───── INPUT RECORDS

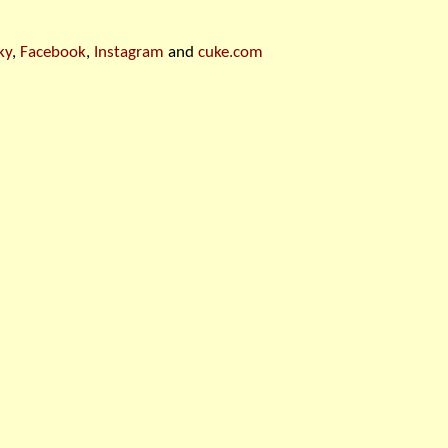
ky
,
Facebook
,
Instagram
and
cuke.com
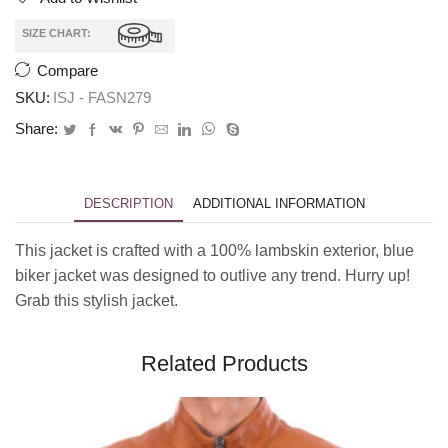
SIZE CHART:
Compare
SKU:
ISJ - FASN279
Share:
DESCRIPTION
ADDITIONAL INFORMATION
This jacket is crafted with a 100% lambskin exterior, blue
biker jacket was designed to outlive any trend. Hurry up!
Grab this stylish jacket.
Related Products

──────────

* BRIEF *
Quote every line of text in the records verbatim, leaving the pictures out of your answer.

* RESPONSE *
ky
,
Facebook
,
Instagram
and
cuke.com
SIZE CHART:
Compare
SKU:
ISJ - FASN279
Share:
DESCRIPTION
ADDITIONAL INFORMATION
This jacket is crafted with a 100% lambskin exterior, blue
biker jacket was designed to outlive any trend. Hurry up!
Grab this stylish jacket.
Related Products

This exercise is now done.